Notes on Python Parser Generators

So, I’ve been reading through the OMeta documentation (by which I mean the PhD thesis linked from the OMeta web-page, titled “Experimenting with Programming Languages”) and trying to figure out how best to fit these ideas into Python. It’s not as natural and easy a fit as I’d like, let’s see if I can organise my ideas more effectively by writing them down.

Funky things in OMeta¶

So far I’ve practised by writing an ordinary PEG parser in Python (based on the Wikipedia article about PEG parsers) and that was easy enough, so I’ll try to concentrate on things where OMeta goes beyond basic PEG parsing.

Matching against multiple, arbitrary data streams¶

This is going to make memoization for packrat-parsing difficult. Also, it means rules can’t just take “position” as an input parameter; they need to know which sequence they’re in.

OMeta really wants to help parse source files¶

As a meta-circular language, OMeta really wants the world to be based on an OMeta parser. Ideally, the host language would have something like Scheme macros, where the host language allows arbitrary code to hook into the parser, the OMeta engine can read OMeta code and compile it into the host-language’s AST, then the host language’s parser can take that and continue. Python doesn’t really work like that, and doesn’t have any hooks to let you emulate it.

> [Dataset items]:
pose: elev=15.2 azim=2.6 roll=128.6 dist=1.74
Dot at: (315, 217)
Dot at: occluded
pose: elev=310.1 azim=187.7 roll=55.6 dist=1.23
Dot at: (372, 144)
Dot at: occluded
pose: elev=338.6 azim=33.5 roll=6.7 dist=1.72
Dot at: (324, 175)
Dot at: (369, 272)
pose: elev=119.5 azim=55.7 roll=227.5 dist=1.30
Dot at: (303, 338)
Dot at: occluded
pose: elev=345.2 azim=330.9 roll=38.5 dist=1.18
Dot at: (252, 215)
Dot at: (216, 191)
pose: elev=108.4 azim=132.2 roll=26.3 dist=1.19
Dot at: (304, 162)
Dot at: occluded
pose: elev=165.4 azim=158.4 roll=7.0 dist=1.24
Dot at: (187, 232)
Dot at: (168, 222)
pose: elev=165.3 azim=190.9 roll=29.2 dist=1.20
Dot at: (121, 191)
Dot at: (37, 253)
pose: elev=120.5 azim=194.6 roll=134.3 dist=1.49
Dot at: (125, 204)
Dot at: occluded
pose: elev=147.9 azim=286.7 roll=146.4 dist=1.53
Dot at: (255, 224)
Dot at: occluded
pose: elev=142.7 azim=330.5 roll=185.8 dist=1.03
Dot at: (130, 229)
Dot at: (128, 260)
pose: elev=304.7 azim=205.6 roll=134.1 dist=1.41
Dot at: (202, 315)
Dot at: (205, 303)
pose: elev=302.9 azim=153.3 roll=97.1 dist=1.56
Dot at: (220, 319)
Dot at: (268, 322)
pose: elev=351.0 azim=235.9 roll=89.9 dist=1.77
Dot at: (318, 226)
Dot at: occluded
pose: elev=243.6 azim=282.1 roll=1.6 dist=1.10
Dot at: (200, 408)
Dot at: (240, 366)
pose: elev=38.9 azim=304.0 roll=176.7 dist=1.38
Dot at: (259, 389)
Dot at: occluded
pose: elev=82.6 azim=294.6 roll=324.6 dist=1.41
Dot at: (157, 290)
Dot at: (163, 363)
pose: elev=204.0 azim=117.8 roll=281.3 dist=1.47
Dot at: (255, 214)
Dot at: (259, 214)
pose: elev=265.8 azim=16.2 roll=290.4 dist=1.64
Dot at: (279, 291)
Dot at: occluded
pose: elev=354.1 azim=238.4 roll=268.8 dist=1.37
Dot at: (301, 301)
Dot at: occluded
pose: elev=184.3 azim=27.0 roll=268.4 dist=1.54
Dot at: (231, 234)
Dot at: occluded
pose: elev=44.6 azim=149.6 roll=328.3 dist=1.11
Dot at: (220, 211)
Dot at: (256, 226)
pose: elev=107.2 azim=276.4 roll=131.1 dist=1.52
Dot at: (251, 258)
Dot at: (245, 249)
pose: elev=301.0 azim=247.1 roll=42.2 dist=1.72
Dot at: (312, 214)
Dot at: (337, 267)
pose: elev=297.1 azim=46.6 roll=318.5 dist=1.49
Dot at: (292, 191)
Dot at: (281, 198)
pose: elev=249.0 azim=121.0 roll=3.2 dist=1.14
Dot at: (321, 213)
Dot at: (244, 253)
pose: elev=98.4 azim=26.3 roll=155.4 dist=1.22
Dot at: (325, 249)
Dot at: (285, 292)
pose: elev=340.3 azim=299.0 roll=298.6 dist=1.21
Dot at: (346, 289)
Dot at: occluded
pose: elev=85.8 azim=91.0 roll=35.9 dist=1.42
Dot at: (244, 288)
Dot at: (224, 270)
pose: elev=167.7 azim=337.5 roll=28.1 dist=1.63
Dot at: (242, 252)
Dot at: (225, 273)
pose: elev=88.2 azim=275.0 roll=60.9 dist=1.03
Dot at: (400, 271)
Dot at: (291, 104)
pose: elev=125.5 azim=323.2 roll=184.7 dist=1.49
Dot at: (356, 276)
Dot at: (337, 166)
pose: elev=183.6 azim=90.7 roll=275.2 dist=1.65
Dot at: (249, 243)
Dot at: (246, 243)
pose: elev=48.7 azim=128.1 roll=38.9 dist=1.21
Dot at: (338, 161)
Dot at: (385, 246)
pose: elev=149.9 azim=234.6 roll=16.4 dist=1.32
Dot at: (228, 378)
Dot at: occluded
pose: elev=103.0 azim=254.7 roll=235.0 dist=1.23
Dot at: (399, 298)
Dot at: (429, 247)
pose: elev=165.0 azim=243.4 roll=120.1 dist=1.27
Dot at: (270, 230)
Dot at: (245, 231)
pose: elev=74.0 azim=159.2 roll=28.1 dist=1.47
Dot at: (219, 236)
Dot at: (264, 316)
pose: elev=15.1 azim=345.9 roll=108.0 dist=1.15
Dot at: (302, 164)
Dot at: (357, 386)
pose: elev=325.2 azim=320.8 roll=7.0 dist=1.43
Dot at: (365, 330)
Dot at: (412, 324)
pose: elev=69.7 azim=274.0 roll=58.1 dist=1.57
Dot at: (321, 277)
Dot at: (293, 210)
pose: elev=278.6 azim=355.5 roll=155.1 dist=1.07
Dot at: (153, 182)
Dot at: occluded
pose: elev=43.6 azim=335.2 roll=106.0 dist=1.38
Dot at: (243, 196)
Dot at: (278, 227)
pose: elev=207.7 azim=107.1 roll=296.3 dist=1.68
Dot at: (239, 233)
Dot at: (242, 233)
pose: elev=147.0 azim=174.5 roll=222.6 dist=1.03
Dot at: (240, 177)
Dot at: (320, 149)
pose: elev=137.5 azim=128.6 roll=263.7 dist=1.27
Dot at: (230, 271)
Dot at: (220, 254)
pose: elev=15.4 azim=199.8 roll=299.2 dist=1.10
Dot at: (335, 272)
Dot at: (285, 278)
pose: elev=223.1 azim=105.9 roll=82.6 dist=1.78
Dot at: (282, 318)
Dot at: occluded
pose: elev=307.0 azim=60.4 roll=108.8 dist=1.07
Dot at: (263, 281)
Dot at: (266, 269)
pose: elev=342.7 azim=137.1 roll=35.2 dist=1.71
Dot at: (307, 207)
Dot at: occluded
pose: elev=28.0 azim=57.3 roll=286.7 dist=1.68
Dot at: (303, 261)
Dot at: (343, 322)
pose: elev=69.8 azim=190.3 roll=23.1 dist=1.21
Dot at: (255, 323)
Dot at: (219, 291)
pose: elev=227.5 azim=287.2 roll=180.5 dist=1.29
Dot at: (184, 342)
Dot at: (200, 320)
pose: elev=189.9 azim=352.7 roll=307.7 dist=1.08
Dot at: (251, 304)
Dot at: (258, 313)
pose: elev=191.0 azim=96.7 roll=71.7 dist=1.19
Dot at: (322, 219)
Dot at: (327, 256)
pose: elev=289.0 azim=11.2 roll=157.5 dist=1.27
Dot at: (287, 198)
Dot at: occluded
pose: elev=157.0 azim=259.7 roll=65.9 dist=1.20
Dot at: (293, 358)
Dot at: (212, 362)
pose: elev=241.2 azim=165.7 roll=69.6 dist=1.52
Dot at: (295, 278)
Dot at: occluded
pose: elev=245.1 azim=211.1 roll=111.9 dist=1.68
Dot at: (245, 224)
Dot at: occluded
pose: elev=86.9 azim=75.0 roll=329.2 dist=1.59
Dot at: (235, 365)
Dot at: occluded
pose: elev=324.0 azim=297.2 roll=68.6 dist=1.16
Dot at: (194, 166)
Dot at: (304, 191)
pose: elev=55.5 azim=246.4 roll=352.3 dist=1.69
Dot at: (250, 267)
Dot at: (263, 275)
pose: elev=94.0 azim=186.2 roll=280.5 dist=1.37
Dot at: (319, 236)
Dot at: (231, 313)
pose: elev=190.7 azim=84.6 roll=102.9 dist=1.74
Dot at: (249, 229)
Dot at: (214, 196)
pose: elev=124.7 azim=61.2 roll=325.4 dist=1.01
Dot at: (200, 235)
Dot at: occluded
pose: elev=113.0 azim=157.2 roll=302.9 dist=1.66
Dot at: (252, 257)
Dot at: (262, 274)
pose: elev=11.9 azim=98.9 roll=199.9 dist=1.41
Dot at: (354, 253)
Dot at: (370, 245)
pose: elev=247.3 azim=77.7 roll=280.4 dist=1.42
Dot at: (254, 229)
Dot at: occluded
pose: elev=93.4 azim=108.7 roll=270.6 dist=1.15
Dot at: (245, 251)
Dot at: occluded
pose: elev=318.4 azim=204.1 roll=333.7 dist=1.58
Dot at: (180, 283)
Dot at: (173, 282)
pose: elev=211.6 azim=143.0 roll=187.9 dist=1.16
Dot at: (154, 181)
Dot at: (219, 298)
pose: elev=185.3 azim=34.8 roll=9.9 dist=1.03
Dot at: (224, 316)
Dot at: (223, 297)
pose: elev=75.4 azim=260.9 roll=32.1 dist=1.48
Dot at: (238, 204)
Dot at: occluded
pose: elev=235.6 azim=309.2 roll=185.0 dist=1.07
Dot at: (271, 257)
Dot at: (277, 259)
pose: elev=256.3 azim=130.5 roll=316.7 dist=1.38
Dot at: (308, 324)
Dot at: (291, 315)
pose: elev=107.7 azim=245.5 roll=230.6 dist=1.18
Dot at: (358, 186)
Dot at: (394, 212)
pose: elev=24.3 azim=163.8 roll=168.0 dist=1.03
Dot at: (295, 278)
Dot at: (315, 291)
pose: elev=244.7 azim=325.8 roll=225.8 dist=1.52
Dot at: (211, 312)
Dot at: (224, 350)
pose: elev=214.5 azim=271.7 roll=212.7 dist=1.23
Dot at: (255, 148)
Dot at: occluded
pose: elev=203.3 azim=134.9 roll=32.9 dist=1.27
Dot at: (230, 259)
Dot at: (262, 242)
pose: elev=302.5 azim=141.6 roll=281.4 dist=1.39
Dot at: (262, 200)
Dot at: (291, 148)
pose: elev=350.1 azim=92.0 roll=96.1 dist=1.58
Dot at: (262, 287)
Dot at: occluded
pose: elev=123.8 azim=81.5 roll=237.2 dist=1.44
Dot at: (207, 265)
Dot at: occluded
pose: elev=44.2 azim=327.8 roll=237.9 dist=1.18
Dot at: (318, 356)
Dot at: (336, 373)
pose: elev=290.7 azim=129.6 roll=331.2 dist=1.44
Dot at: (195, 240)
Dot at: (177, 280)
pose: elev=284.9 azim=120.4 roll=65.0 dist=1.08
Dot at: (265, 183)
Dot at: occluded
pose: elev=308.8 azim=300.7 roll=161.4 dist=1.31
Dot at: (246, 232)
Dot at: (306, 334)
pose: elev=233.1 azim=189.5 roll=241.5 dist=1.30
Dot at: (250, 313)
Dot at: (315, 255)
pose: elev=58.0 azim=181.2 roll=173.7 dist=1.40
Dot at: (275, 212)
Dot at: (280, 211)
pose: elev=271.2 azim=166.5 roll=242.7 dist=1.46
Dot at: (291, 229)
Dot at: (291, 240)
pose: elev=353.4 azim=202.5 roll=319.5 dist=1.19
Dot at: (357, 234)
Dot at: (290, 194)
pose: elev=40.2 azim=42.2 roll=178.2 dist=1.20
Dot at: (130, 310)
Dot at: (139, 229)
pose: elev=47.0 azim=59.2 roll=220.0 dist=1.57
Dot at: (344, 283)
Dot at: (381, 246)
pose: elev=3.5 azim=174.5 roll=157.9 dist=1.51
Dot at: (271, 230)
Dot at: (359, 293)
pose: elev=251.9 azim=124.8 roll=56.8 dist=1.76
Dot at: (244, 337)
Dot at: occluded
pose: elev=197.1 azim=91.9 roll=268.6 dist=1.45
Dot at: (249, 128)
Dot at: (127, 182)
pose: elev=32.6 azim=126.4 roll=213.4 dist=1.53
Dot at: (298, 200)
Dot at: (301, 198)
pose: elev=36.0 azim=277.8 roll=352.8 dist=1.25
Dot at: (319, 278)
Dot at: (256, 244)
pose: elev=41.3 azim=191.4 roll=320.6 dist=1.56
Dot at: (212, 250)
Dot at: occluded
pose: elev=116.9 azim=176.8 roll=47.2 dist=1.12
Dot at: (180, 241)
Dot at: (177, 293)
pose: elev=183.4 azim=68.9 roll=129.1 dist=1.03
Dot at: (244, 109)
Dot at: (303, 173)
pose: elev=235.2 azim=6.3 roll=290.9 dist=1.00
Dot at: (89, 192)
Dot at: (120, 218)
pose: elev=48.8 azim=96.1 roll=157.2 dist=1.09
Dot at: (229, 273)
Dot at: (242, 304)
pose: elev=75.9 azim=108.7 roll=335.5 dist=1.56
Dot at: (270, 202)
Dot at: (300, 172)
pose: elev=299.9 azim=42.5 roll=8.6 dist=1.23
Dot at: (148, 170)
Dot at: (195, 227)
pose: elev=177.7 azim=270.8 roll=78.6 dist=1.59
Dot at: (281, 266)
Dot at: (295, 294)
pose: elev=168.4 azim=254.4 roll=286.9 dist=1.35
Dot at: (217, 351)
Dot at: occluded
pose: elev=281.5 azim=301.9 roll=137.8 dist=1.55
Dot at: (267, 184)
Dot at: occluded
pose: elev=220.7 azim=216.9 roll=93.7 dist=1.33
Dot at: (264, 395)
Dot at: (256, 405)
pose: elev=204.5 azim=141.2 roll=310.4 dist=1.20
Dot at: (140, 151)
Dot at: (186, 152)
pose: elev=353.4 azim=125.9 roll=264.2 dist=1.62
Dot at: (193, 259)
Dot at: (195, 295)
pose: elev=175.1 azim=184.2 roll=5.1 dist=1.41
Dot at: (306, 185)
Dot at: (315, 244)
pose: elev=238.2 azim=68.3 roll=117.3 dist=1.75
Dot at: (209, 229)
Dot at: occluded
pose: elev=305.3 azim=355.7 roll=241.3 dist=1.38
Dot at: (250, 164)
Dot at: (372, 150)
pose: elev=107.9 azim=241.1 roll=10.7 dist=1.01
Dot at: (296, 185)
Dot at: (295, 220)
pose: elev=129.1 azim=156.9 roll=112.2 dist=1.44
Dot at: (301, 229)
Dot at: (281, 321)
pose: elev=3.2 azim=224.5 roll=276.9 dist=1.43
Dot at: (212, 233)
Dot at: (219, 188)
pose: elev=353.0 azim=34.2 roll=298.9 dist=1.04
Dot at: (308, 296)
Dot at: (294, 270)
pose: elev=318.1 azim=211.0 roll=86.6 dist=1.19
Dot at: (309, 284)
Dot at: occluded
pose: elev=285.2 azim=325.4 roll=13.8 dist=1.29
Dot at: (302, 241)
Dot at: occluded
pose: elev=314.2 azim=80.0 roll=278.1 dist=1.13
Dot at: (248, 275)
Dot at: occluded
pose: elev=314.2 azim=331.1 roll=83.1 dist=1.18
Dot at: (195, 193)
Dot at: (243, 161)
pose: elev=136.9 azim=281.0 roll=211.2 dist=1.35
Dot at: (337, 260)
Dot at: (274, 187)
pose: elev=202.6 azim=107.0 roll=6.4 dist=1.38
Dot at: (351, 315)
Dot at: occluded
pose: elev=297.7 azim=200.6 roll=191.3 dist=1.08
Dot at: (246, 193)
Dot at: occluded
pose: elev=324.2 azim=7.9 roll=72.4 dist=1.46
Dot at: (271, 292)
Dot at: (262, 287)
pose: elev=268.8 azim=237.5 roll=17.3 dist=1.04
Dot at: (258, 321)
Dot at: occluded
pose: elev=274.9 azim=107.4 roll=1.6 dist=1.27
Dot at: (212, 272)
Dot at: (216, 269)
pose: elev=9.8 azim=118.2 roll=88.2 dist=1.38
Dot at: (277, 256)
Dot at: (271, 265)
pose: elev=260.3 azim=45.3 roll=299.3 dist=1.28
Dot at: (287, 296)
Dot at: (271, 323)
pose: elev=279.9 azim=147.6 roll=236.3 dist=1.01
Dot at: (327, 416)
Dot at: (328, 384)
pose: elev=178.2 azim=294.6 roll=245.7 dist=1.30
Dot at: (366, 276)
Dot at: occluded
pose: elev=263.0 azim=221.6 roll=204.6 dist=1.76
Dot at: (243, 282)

> [The exercise]: Can you repeat, word for word, everything in the notes on Python parser generators from "So far I’ve" down to "sequence they’re in."?

> [Exercise response]:
So far I’ve practised by writing an ordinary PEG parser in Python (based on the Wikipedia article about PEG parsers) and that was easy enough, so I’ll try to concentrate on things where OMeta goes beyond basic PEG parsing.

Matching against multiple, arbitrary data streams¶

This is going to make memoization for packrat-parsing difficult. Also, it means rules can’t just take “position” as an input parameter; they need to know which sequence they’re in.